▶ **Task to complete**
Two lines mark the range in the entries below: the one holding "M246 1451 260 1466 252 1475 236 1462Z" and the one holding "M197 1730 246 1680". Set down those two and all lines between them, exactly.

======== Data records ========

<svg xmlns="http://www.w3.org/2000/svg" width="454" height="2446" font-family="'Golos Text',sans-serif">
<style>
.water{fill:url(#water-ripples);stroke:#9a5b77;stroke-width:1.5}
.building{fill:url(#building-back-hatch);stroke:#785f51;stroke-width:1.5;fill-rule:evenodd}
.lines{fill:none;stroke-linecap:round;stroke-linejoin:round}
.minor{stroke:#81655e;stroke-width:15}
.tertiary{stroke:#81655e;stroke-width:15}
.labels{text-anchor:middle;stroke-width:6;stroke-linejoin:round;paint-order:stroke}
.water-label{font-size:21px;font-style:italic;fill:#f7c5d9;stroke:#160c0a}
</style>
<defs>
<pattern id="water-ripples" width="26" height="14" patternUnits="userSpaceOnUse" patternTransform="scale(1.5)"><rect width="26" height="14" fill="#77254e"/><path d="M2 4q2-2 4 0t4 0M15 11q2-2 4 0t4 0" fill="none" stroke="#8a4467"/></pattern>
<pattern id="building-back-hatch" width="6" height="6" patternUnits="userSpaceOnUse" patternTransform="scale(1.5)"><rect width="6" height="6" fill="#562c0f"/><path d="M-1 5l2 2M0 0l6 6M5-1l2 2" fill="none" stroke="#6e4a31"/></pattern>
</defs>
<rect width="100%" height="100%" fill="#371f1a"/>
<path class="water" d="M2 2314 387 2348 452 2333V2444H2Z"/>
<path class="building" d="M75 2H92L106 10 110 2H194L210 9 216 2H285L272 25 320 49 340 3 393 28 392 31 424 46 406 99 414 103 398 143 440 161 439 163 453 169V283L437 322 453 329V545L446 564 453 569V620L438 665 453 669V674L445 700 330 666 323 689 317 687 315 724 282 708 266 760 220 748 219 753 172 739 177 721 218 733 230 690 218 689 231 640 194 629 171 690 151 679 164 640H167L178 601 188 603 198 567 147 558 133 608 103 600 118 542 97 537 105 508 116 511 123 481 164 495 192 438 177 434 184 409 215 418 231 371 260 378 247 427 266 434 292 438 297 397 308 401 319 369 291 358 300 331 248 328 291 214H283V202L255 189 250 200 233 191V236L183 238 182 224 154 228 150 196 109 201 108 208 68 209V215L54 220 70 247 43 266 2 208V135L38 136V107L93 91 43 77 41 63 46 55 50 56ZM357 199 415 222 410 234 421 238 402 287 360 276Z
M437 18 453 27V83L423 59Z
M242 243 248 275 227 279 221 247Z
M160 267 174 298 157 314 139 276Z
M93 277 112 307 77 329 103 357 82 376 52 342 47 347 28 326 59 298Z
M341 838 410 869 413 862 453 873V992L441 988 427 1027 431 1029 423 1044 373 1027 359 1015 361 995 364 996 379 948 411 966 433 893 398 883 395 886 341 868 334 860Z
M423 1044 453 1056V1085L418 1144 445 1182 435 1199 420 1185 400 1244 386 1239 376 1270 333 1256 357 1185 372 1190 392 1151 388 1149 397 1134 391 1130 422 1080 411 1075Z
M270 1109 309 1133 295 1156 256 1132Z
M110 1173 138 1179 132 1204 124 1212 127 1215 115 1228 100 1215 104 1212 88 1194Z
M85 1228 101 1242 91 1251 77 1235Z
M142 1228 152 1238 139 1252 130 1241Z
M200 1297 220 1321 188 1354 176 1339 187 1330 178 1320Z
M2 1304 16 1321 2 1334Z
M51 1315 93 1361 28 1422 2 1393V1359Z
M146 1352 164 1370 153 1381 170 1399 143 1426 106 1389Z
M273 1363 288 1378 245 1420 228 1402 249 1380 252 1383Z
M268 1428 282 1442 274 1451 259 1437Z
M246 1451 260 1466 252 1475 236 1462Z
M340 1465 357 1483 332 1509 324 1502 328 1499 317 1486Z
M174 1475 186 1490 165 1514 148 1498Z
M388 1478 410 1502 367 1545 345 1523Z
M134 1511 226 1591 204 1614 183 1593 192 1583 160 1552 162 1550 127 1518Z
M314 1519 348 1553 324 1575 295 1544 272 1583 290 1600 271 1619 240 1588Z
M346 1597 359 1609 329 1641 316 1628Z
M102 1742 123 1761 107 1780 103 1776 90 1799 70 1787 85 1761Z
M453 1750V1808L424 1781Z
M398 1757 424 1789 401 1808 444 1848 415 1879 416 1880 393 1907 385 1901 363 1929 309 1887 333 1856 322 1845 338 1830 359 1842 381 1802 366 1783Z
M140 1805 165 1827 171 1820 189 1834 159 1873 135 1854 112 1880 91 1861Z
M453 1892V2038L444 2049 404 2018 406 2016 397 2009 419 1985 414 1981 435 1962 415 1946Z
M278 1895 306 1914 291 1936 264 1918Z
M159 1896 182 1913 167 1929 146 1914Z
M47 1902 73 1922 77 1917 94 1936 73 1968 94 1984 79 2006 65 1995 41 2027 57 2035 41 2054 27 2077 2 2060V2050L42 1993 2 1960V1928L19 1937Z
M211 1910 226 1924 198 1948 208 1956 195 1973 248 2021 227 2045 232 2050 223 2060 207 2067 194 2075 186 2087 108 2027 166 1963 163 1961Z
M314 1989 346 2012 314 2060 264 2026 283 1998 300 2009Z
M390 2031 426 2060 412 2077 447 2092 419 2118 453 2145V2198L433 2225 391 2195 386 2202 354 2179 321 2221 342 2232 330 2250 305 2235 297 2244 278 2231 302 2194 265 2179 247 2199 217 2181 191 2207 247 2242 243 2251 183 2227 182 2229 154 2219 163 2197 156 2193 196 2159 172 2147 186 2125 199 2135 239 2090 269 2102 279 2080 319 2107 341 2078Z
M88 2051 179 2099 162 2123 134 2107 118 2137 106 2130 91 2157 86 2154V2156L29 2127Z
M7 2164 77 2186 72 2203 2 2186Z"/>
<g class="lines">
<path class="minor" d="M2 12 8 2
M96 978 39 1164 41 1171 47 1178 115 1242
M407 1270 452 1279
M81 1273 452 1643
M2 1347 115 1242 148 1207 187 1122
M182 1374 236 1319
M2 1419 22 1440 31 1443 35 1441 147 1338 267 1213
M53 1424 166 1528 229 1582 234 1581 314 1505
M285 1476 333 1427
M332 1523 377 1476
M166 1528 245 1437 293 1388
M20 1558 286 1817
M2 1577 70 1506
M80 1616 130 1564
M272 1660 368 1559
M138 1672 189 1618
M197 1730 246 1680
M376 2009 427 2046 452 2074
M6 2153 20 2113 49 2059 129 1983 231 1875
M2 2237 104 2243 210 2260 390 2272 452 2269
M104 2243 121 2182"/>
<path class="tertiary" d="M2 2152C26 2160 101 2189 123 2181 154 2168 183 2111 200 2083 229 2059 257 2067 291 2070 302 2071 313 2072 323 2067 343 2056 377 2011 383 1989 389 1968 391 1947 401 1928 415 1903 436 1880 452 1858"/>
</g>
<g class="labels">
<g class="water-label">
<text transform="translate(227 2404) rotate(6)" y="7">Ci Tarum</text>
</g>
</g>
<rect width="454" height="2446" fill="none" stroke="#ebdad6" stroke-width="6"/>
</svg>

========
======== Data records ========

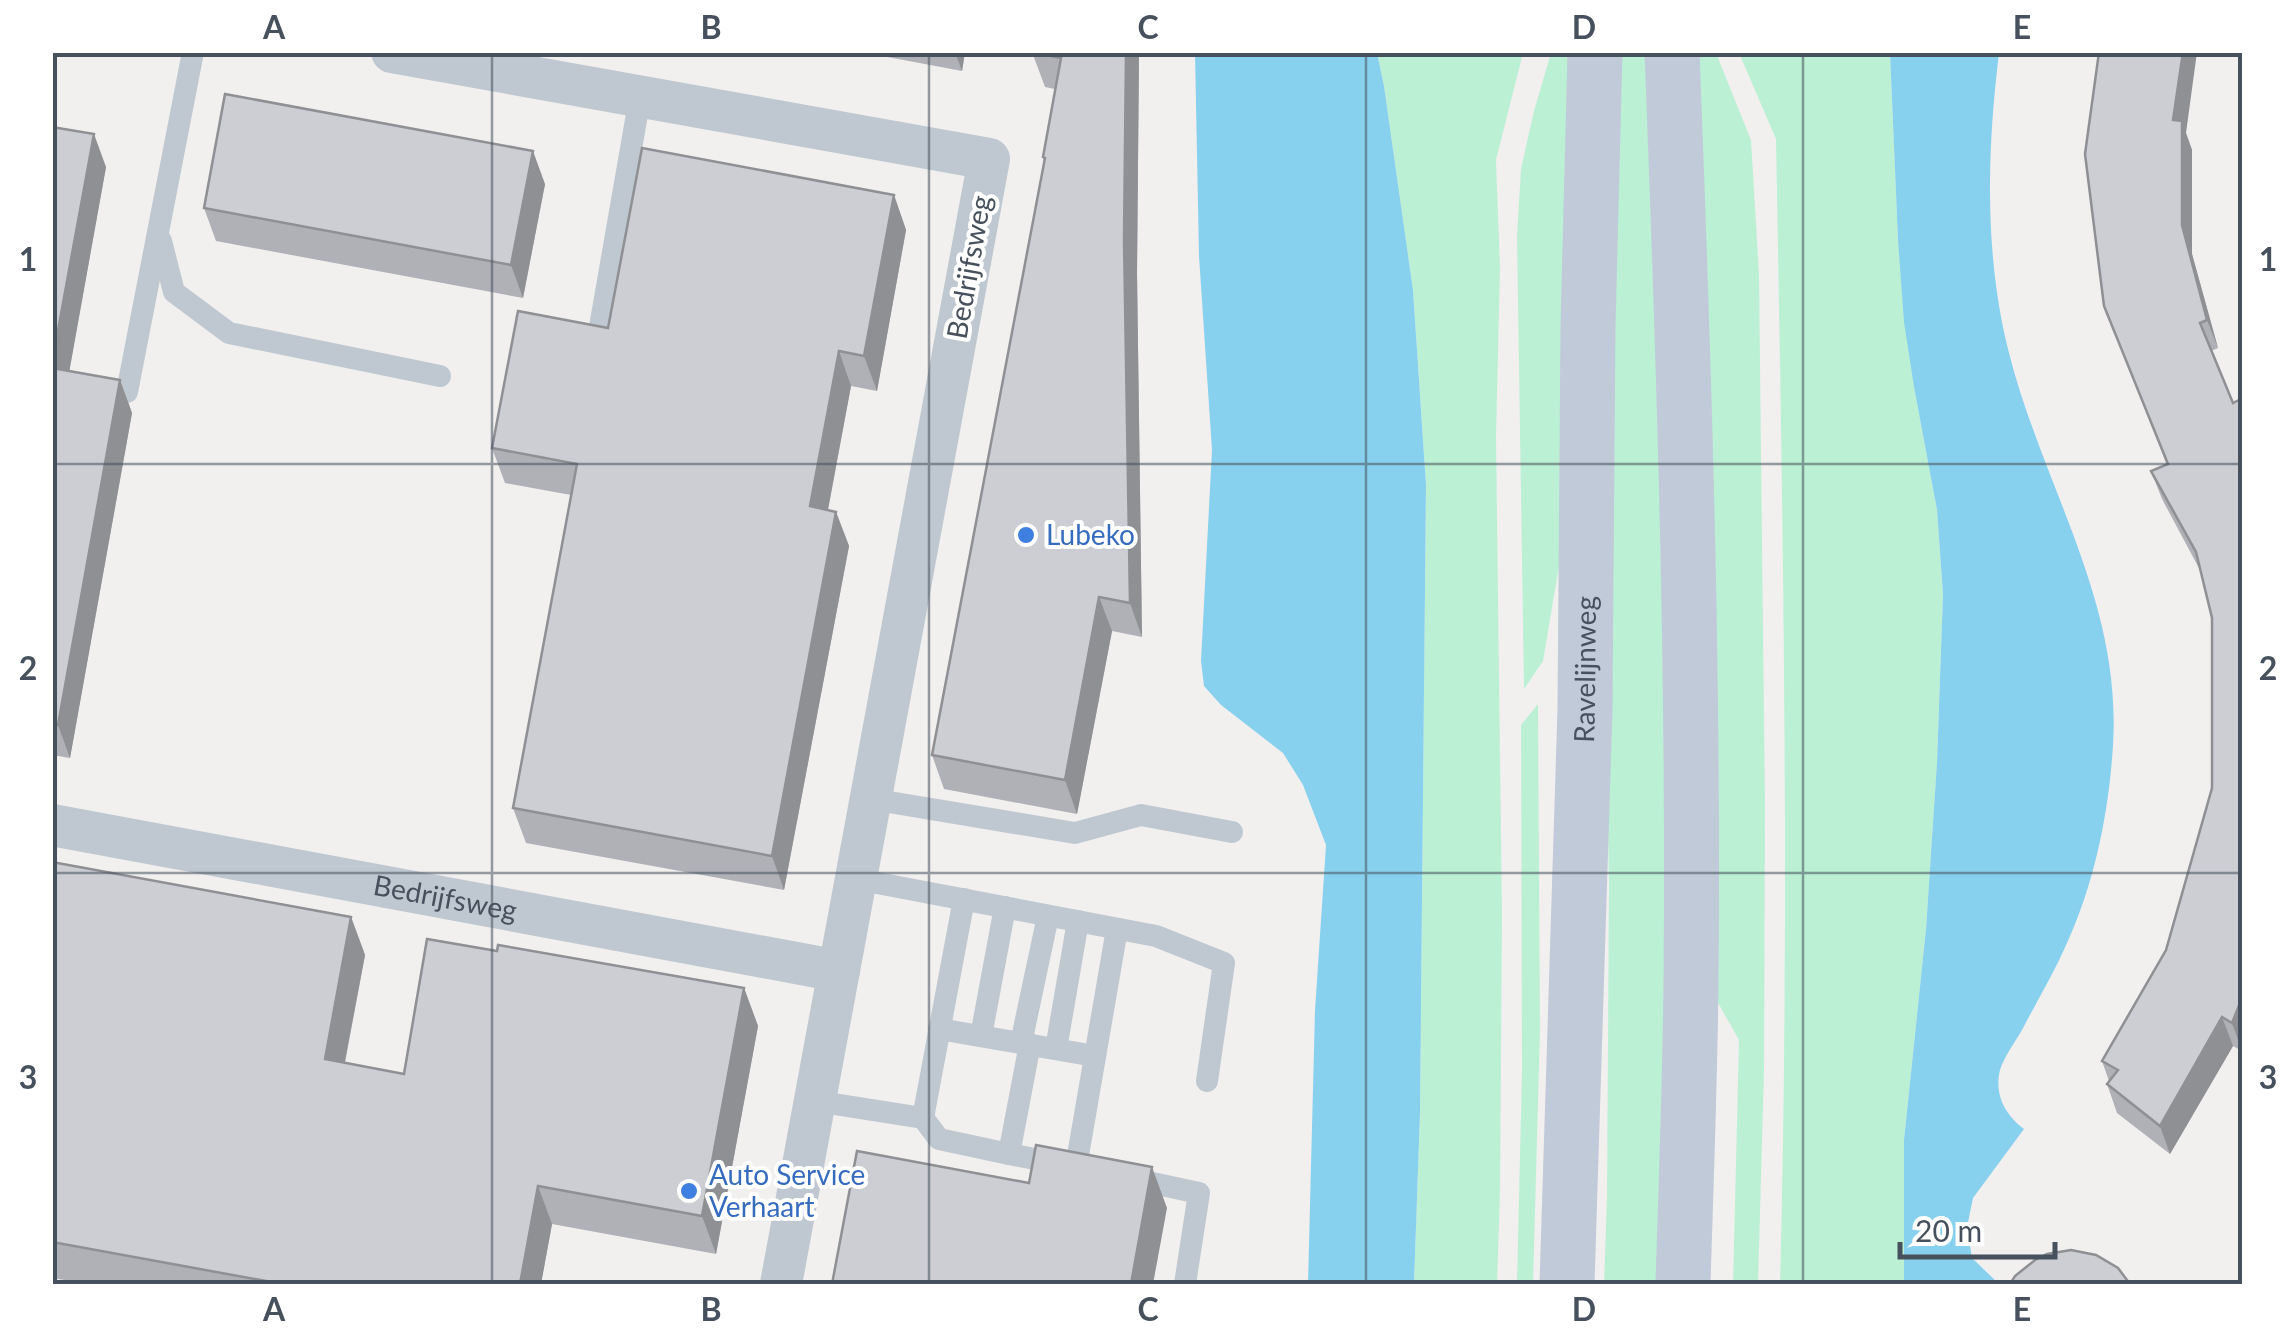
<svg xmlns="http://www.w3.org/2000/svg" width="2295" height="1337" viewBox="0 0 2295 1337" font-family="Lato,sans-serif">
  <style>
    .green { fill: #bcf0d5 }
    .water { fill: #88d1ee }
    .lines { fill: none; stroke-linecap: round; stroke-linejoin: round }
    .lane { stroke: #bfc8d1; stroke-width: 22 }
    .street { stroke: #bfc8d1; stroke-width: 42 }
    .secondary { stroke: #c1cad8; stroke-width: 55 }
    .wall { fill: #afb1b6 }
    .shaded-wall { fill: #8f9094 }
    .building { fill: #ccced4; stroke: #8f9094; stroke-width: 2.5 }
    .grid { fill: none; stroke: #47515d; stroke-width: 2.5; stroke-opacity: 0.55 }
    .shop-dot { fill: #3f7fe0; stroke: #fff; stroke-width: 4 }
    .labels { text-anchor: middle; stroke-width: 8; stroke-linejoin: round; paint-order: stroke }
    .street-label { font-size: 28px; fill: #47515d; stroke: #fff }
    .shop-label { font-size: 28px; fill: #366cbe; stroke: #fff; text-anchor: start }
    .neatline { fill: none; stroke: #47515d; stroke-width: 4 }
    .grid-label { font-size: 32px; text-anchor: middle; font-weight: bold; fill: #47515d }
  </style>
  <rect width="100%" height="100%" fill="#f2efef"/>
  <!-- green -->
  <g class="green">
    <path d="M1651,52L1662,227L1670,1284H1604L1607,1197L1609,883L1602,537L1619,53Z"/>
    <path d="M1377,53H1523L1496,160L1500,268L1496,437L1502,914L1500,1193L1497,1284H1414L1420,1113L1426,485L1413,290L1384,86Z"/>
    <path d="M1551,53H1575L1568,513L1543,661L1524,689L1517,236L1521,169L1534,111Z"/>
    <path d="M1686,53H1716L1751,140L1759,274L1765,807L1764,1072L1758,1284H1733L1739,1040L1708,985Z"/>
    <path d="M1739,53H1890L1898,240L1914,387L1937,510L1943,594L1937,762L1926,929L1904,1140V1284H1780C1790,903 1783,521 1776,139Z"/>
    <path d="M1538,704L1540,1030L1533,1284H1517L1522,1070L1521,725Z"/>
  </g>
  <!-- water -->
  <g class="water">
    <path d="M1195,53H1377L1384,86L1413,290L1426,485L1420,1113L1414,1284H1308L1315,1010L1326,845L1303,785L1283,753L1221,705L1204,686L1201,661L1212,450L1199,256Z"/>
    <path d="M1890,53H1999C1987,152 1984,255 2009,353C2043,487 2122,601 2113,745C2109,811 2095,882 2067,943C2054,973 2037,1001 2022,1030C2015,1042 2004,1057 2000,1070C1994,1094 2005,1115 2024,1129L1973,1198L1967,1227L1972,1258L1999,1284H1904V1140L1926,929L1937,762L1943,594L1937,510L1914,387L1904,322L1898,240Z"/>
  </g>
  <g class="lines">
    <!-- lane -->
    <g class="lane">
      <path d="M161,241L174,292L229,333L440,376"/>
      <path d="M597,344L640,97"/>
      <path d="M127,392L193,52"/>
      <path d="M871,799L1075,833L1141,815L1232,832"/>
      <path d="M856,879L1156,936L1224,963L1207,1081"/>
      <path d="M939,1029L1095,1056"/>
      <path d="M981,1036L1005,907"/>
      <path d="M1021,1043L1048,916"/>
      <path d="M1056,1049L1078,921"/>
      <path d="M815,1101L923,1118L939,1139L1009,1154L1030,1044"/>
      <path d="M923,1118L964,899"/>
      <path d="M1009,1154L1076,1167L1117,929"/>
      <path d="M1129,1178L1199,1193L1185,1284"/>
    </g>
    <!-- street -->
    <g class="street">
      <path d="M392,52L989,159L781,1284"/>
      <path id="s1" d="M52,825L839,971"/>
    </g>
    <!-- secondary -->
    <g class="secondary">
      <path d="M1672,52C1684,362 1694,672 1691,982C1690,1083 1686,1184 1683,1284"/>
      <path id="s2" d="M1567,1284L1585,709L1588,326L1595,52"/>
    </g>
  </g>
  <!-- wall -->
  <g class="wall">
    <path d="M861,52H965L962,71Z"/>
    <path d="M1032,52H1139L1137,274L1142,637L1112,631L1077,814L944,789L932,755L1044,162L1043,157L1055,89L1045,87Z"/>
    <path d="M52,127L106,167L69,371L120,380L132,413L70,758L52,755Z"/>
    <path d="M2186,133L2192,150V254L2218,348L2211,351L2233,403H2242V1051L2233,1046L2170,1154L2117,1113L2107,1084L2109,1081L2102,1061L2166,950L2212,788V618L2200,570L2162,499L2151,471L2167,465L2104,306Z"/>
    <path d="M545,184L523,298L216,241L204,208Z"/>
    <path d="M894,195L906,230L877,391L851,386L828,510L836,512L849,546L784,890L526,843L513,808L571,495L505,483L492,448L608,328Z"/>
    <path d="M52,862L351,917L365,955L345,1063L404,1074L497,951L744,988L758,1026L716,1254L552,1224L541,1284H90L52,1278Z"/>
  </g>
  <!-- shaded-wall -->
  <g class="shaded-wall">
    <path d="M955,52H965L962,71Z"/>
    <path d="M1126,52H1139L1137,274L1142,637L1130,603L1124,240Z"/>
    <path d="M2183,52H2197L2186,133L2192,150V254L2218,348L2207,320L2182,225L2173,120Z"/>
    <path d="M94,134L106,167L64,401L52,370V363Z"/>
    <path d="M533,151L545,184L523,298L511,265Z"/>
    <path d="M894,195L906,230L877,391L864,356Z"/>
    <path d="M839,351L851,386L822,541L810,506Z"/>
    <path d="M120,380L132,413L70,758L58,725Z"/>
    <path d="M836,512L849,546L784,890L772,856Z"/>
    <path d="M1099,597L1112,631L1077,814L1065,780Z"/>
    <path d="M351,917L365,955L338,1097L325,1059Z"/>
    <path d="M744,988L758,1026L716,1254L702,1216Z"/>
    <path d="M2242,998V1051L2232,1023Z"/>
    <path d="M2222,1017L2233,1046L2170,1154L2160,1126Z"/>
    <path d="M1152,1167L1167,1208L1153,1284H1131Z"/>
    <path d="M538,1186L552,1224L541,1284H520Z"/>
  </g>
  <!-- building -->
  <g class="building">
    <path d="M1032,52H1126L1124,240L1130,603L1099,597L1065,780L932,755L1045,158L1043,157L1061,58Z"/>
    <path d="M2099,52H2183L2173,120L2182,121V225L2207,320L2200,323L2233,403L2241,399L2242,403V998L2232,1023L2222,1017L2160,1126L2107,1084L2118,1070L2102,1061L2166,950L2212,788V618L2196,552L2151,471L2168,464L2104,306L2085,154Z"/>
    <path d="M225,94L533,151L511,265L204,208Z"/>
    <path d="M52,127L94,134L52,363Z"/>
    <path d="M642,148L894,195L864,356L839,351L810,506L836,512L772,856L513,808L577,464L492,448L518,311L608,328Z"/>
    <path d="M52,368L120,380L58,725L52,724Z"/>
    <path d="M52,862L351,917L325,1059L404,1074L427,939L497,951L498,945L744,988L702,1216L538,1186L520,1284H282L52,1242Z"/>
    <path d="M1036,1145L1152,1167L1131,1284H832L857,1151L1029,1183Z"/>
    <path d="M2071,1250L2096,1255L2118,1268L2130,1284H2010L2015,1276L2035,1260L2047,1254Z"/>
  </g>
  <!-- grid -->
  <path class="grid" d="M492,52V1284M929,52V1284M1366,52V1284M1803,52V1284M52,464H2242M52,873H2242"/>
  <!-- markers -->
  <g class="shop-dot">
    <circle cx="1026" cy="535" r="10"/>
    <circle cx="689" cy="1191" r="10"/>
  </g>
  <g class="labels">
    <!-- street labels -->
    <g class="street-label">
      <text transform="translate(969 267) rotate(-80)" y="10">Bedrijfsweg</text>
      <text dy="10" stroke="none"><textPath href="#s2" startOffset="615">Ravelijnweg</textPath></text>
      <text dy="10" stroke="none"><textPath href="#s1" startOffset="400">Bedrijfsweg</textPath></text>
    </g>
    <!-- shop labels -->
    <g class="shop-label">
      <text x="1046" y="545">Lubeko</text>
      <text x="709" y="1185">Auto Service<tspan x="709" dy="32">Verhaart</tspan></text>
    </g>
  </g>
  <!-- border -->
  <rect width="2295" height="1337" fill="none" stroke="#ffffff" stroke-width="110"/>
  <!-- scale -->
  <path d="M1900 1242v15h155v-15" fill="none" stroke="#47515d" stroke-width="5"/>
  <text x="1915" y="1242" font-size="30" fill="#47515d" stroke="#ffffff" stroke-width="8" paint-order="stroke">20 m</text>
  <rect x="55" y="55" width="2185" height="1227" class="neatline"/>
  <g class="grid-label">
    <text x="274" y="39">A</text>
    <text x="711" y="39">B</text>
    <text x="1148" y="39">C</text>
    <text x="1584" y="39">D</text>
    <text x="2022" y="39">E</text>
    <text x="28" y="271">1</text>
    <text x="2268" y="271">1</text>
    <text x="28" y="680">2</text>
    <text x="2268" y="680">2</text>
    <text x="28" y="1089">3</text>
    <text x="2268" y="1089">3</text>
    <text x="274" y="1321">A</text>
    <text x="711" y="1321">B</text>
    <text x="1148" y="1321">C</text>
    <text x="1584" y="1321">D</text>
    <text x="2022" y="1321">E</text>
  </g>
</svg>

========

▶ **Task result**
M246 1451 260 1466 252 1475 236 1462Z
M340 1465 357 1483 332 1509 324 1502 328 1499 317 1486Z
M174 1475 186 1490 165 1514 148 1498Z
M388 1478 410 1502 367 1545 345 1523Z
M134 1511 226 1591 204 1614 183 1593 192 1583 160 1552 162 1550 127 1518Z
M314 1519 348 1553 324 1575 295 1544 272 1583 290 1600 271 1619 240 1588Z
M346 1597 359 1609 329 1641 316 1628Z
M102 1742 123 1761 107 1780 103 1776 90 1799 70 1787 85 1761Z
M453 1750V1808L424 1781Z
M398 1757 424 1789 401 1808 444 1848 415 1879 416 1880 393 1907 385 1901 363 1929 309 1887 333 1856 322 1845 338 1830 359 1842 381 1802 366 1783Z
M140 1805 165 1827 171 1820 189 1834 159 1873 135 1854 112 1880 91 1861Z
M453 1892V2038L444 2049 404 2018 406 2016 397 2009 419 1985 414 1981 435 1962 415 1946Z
M278 1895 306 1914 291 1936 264 1918Z
M159 1896 182 1913 167 1929 146 1914Z
M47 1902 73 1922 77 1917 94 1936 73 1968 94 1984 79 2006 65 1995 41 2027 57 2035 41 2054 27 2077 2 2060V2050L42 1993 2 1960V1928L19 1937Z
M211 1910 226 1924 198 1948 208 1956 195 1973 248 2021 227 2045 232 2050 223 2060 207 2067 194 2075 186 2087 108 2027 166 1963 163 1961Z
M314 1989 346 2012 314 2060 264 2026 283 1998 300 2009Z
M390 2031 426 2060 412 2077 447 2092 419 2118 453 2145V2198L433 2225 391 2195 386 2202 354 2179 321 2221 342 2232 330 2250 305 2235 297 2244 278 2231 302 2194 265 2179 247 2199 217 2181 191 2207 247 2242 243 2251 183 2227 182 2229 154 2219 163 2197 156 2193 196 2159 172 2147 186 2125 199 2135 239 2090 269 2102 279 2080 319 2107 341 2078Z
M88 2051 179 2099 162 2123 134 2107 118 2137 106 2130 91 2157 86 2154V2156L29 2127Z
M7 2164 77 2186 72 2203 2 2186Z"/>
<g class="lines">
<path class="minor" d="M2 12 8 2
M96 978 39 1164 41 1171 47 1178 115 1242
M407 1270 452 1279
M81 1273 452 1643
M2 1347 115 1242 148 1207 187 1122
M182 1374 236 1319
M2 1419 22 1440 31 1443 35 1441 147 1338 267 1213
M53 1424 166 1528 229 1582 234 1581 314 1505
M285 1476 333 1427
M332 1523 377 1476
M166 1528 245 1437 293 1388
M20 1558 286 1817
M2 1577 70 1506
M80 1616 130 1564
M272 1660 368 1559
M138 1672 189 1618
M197 1730 246 1680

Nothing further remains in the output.